What is Job Analysis?

Definition: Job analysis is a process of comprehensive examination of duties, responsibilities and tasks intrinsically associated to a job position. The term refers to the identification of activities to be performed in certain positions and the competences and skills required for that.

What Does Job Analysis Mean?

Job analysis allows an organization to know whether or not the division of labor is correctly allocated among the existing positions and where the main gaps are between an ideal design and the current situation.

The analysis process should consider key responsibilities and primary roles to be performed by each position. It mainly answers the question of why every job exists within the company’s overall mission and business model.

Moreover, it should always include the indispensable and desired group of capabilities that the candidate or employee must have in order to successfully accomplish the expected tasks. Job analysis allows knowing if some activities that should be done are not really assigned in the organization or if there are some tasks that are incorrectly duplicated. It also helps achieving a more logical and coherent grouping of responsibilities. The process usually results with job design and redesign and finally with job descriptions where design outcomes are documented.

Example

Honeycook Foods is a mid-sized company that produces and markets sweet bakeries available at supermarket networks. The Executive Director complained that most employees seemed to be confused about their responsibilities and that relevant objectives were never met. In order to solve this situation he hired a consultant. This expert identified many areas of improvement through reassignment. For example, no one in the organization had the function of production planning.

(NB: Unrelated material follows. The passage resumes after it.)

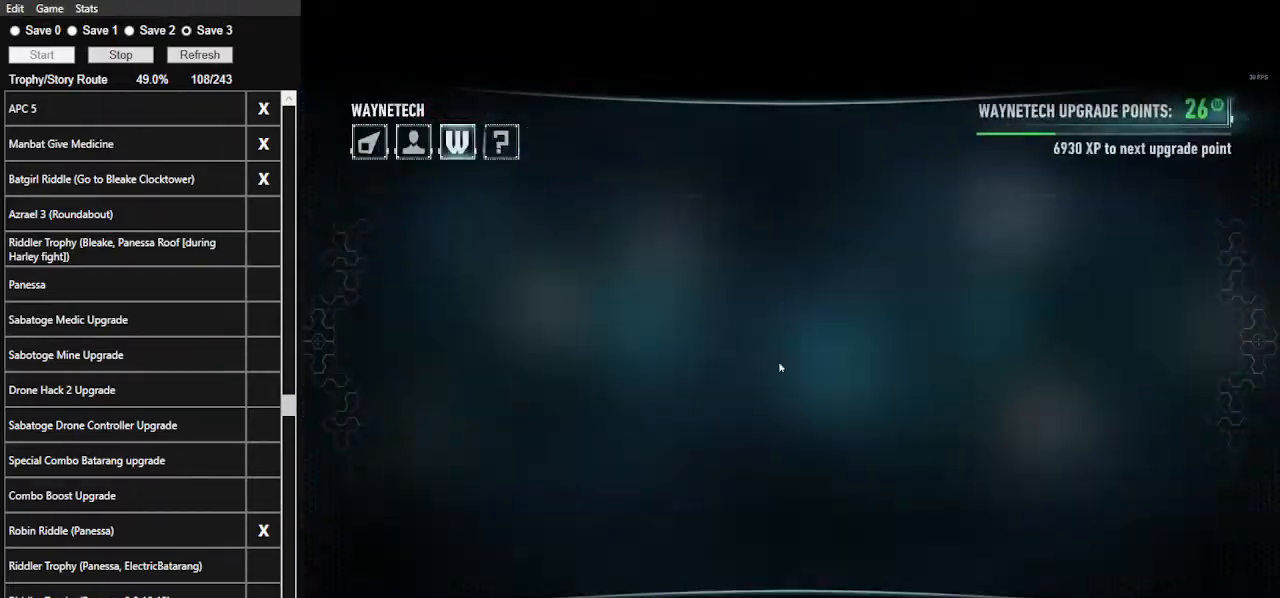
{"keys": [], "mouse": [], "mouse_move": "left", "events": []}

A sales assistant was doing some purchases of raw materials although there was a purchasing department under the Operations Department. Inventory control was performed by two different departments. The person in charge of marketing did not have the technical skills to perform that task. As a result of the analysis several jobs were redesigned and job descriptions were written for all positions. The Director then implemented changes with the purpose of adjusting jobs and occupants to the resulting descriptions.